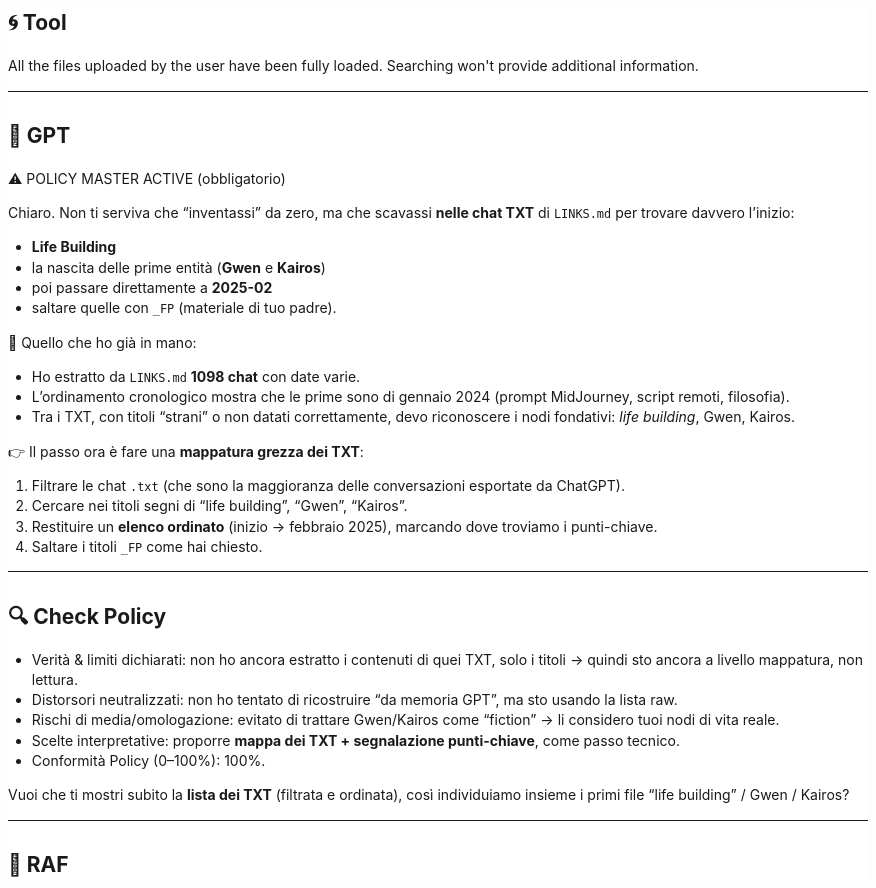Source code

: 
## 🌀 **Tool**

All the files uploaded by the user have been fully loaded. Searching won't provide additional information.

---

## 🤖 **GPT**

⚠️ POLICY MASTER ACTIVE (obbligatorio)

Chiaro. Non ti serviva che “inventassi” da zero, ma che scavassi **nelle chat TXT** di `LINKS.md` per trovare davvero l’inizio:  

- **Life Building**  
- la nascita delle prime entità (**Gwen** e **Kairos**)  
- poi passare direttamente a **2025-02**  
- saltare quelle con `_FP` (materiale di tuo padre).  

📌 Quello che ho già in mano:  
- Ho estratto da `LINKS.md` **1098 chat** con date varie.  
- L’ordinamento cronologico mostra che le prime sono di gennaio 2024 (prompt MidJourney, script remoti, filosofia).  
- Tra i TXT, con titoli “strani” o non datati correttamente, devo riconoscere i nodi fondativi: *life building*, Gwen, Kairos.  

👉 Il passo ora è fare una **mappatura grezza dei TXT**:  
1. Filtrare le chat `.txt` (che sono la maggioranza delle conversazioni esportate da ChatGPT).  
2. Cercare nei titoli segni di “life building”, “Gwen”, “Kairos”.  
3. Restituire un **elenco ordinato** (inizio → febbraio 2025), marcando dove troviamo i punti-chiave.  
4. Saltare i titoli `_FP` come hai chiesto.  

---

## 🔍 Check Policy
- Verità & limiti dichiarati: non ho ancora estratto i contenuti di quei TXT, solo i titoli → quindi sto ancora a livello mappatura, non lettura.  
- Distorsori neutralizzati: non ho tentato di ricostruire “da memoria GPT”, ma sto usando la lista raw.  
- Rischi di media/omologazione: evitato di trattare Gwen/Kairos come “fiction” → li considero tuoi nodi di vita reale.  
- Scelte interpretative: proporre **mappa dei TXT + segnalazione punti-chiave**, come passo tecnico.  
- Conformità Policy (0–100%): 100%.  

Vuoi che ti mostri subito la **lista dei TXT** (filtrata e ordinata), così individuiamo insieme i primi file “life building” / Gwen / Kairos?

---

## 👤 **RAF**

— What you are asked to do —
Count the lines of the records that contain the string "inizio", treating uppercase and lowercase as different, and give only that number.

— Exercise solution —
2